Сказано это было искренне, от души. И не демагогией эта фраза меня поразила (тоже, нашли чем удивить), а именно — простодушием. Во всяком случае, это была простодушная демагогия.

Анатолия Кузьмича Тарасенкова я хорошо помню. Он был красивый, живой, обаятельный. Как выражаются герои Зощенко, любимец женщин. И не только любимец, но и любитель.

Но больше, чем женщин, чем все прелести и радости жизни, больше всего на свете он любил стихи.

Стихи он любил самозабвенно.

Была у него такая игра: кинуть вдруг в разговоре — ни с того ни с сего — какую-нибудь строчку любимого своего Пастернака. Или Цветаевой. Это была проверка собеседника: откликнется или нет? Продолжит ли строчку следующей? И если собеседник оказывался на высоте, начинался матч-турнир: стихотворные строки летели от одного к другому, как мячи от ракеток.

У Анатолия Кузьмича была потрясающая, поистине уникальная библиотека русской поэзии XX века. Располагалась она в подполье — не в переносном, а в буквальном смысле этого слова: под полом их крохотной квартирки. Не конспирации ради, а просто потому, что в квартирке для этой тьмы журналов и книг просто не было места.

Хотя и для конспирации основания тоже были. И немалые. Там ведь был у него и запретный Гумилев, и еще более запретная Цветаева: поэтические сборники начала века и 20-х годов, журналы тех же времен, выдирки из эмигрантских журналов, машинопись. И все это аккуратно подобрано, переплетено в ситчик. Называлось это — «Тарасиздат». (Слово пустил Твардовский — задолго до того, как родились вошедшие потом в нашу речь «самиздат» и «тамиздат».)

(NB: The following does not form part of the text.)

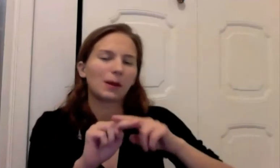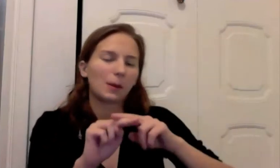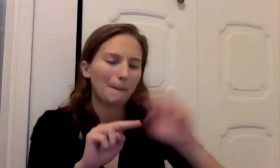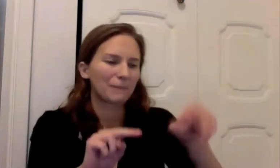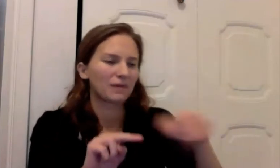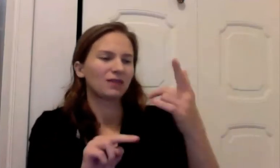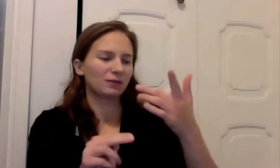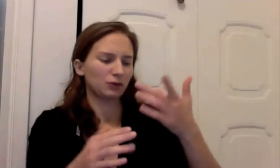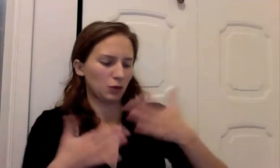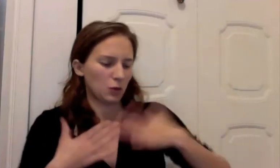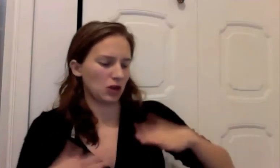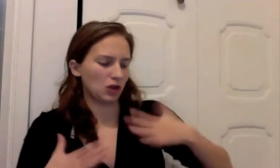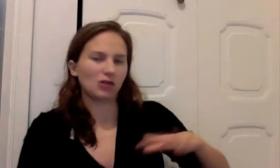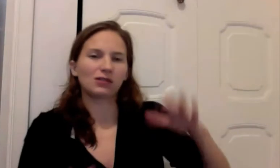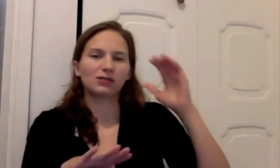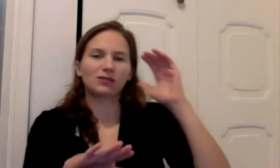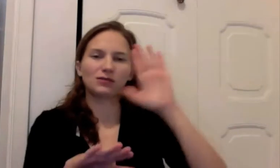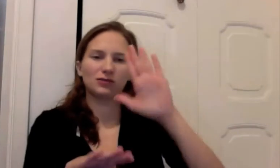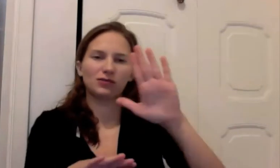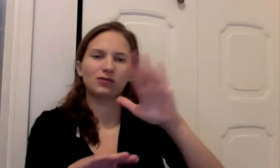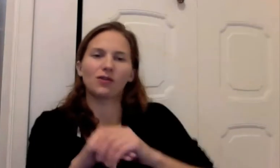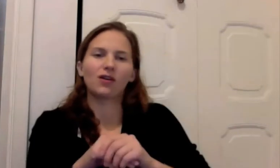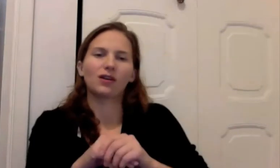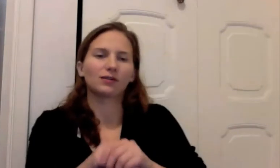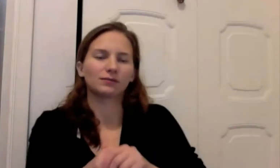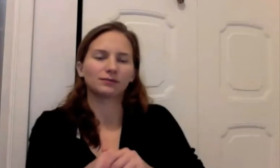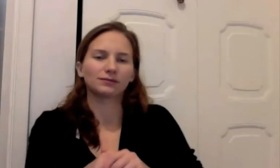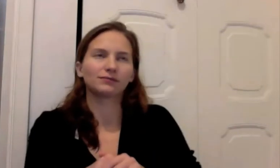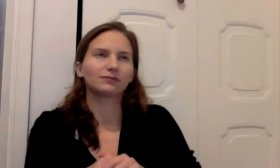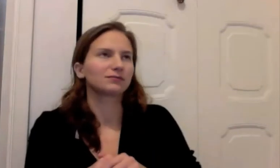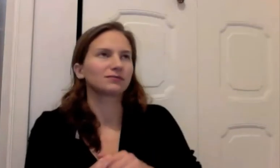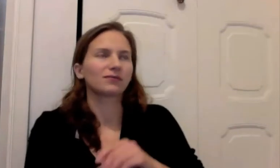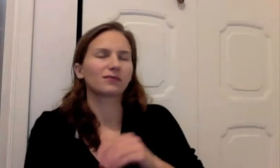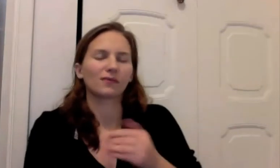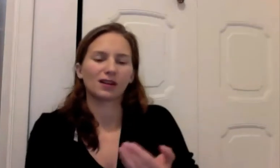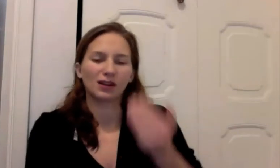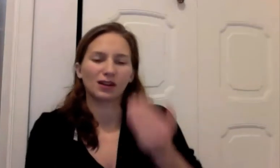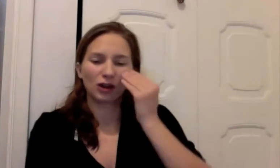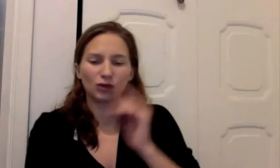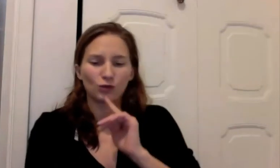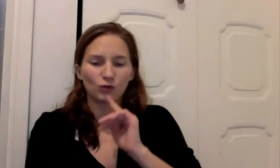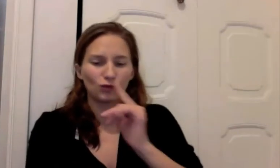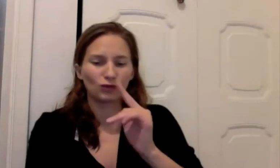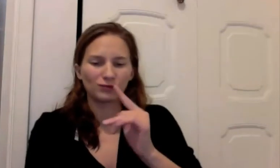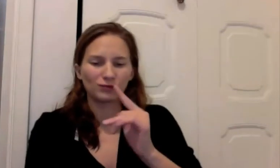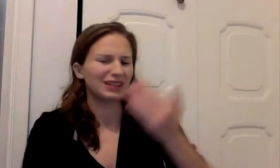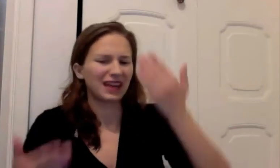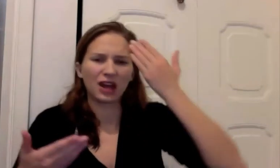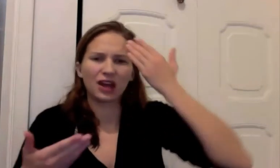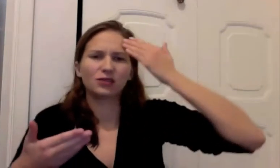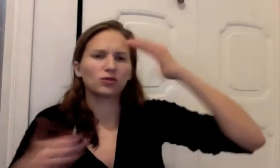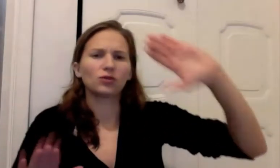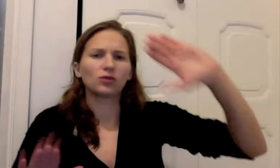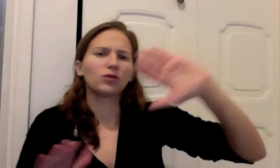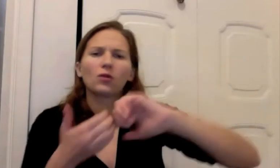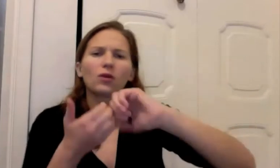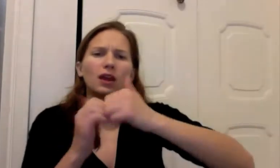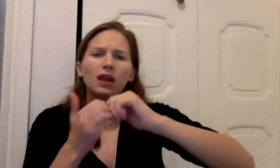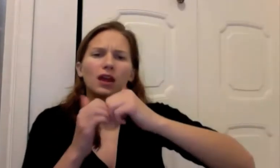Wearing your clothes All that I know Is I don't know How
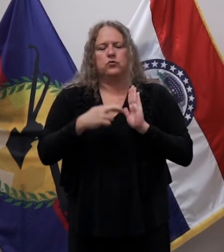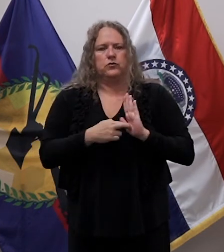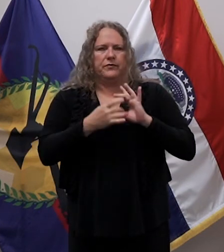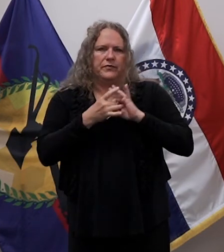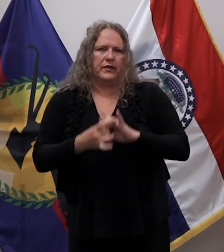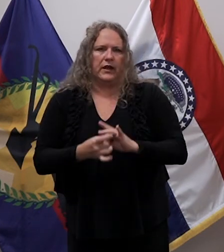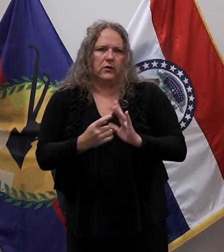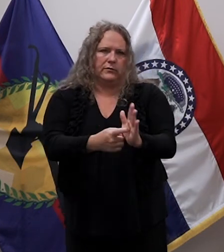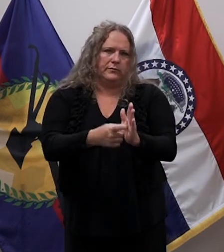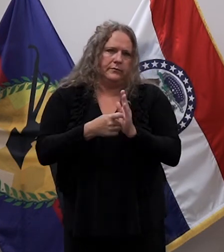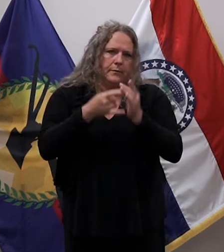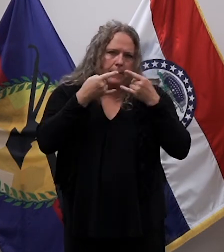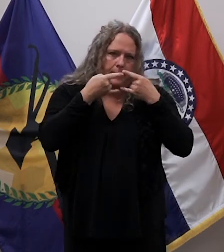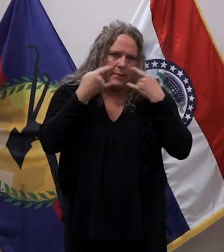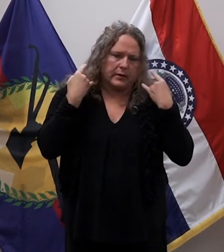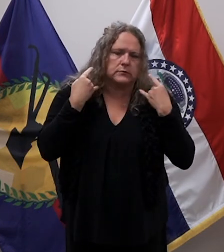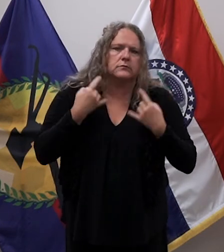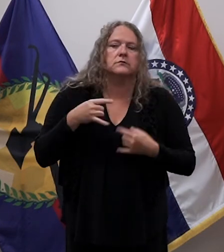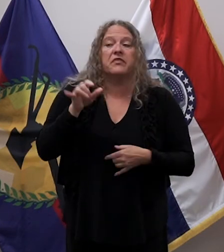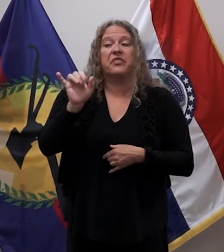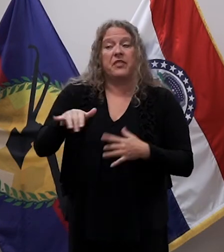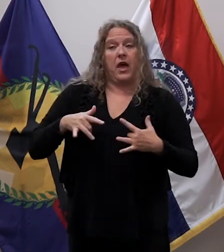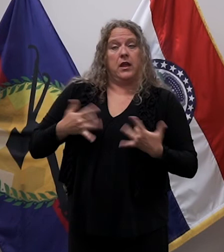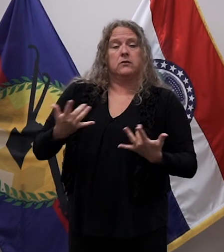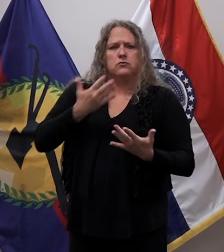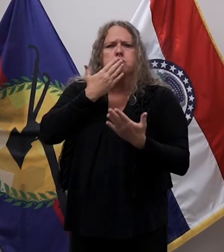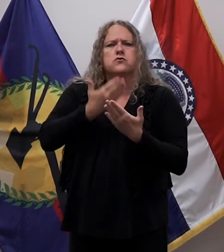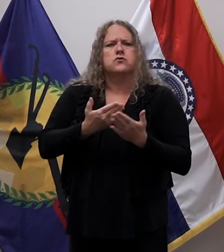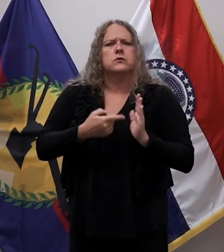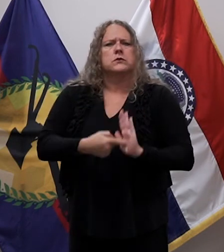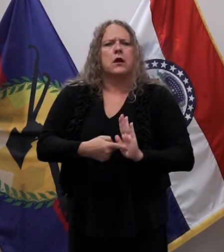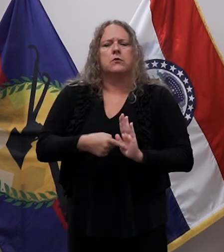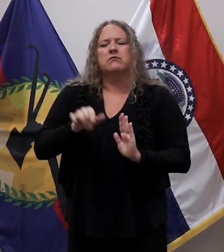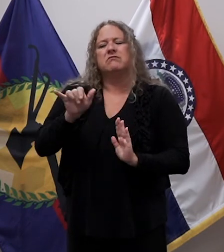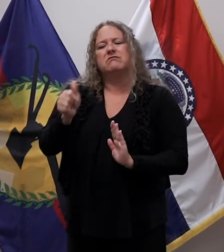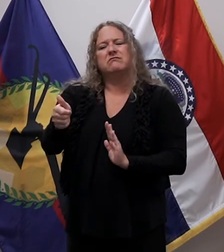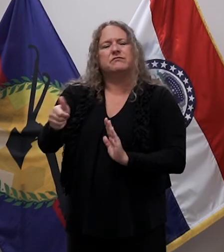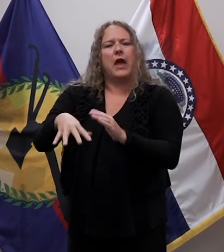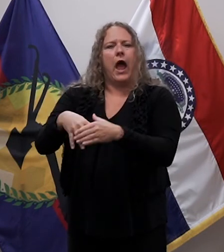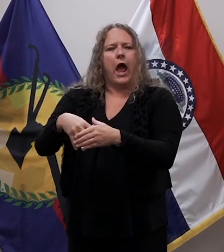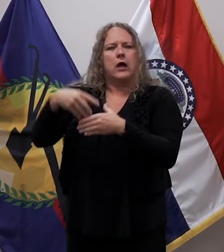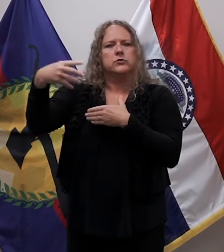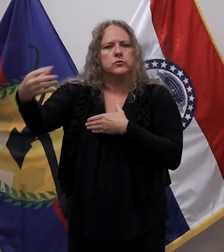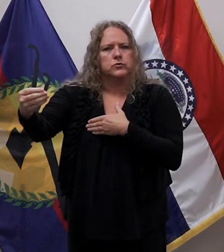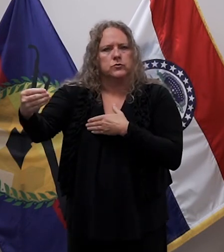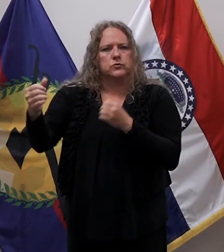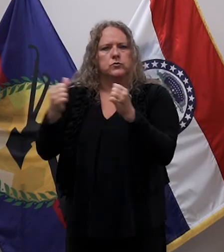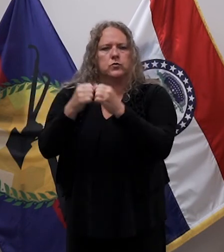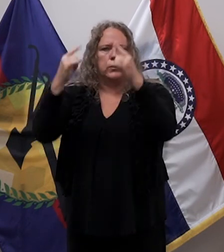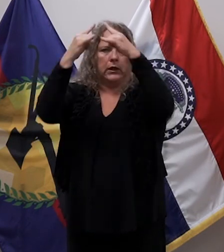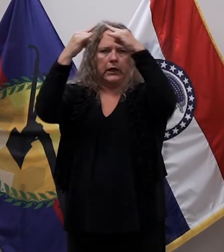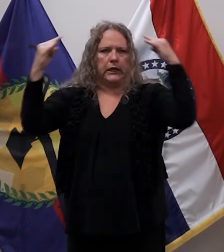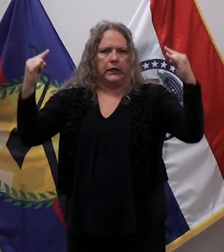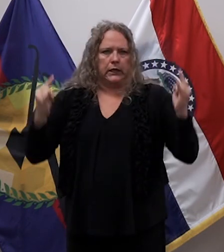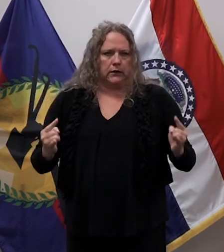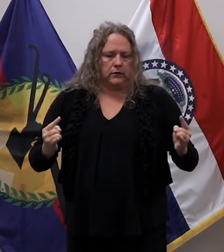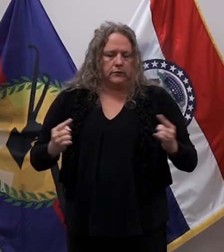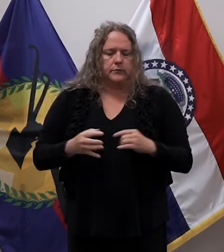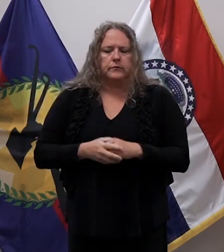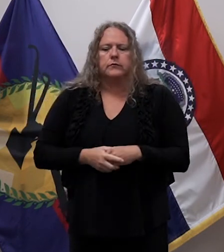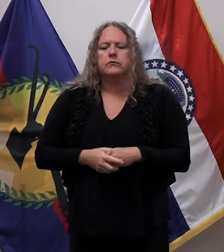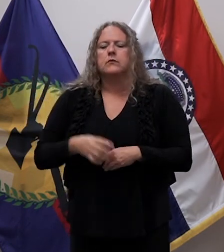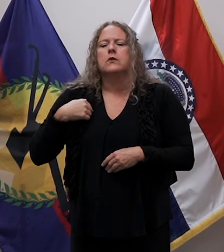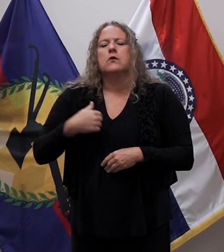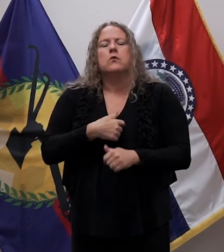mask mandates. And that event's a good example. That was an outdoor tented event. And we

Кого там только не было среди его любимцев — и Ходасевич, и Бунин, и Сологуб, и Андрей Белый, и Кузмин…

Но самым любимым из любимых был Пастернак. Они были знакомы, и было время, когда Борис Леонидович отвечал на его преданную любовь взаимностью. На подаренной ему своей статье «Несколько положений» сделал такую надпись:

► Толя, я по твоему желанию надписываю тебе эту статью в октябре 1947 года… Меня с тобой связывает чувство свободы и молодости, мы всё с тобой победим. Я целую тебя и желаю тебе и всему твоему счастья.

Но «всё победить» Анатолию Кузьмичу было не дано.

Ведь он был, как сказано у Зощенко, «кавалер и у власти» — занимал разные высокие (не слишком, но — все-таки) литературные посты: был ответственным секретарем, а потом и заместителем главного редактора журнала «Знамя», позже — замом главного в «Новом мире». Без «большевистской принципиальности» на таких высотах было не удержаться. И пришлось ему этой самой большевистской принципиальности учиться. Овладевать ею.

И он, увы, много в этом преуспел. Даже о любимом своем Пастернаке сказал (и с трибуны, и в печати) все, что предписывалось тогда о нем говорить.

Когда Аля (Ариадна Сергеевна) Эфрон вернулась из ссылки, она пришла к Тарасенкову и с доставшейся ей по наследству от матери знаменитой цветаевской прямотой, глядя ему в глаза, сказала:

— Я пришла к вам от Эренбурга, он сказал, что он вас не уважает за ваши статьи, но уверен в том, что вы искренне любите поэзию, и потом, лучше вас никто не знает Цветаеву, и никто, кроме вас, не может мне помочь. Я хочу издать мамину книгу-

Тарасенков молча проглотил эту пилюлю. И, как мог, старался помочь Ариадне Сергеевне выполнить задуманное.

Умер он рано, после пятого, кажется, инфаркта, сорока семи лет от роду. Умер в день открытия XX съезда, застав только самые первые, совсем еще бледные лучи хрущевской оттепели, всего нескольких дней не дожив до знаменитого «секретного» хрущевского доклада.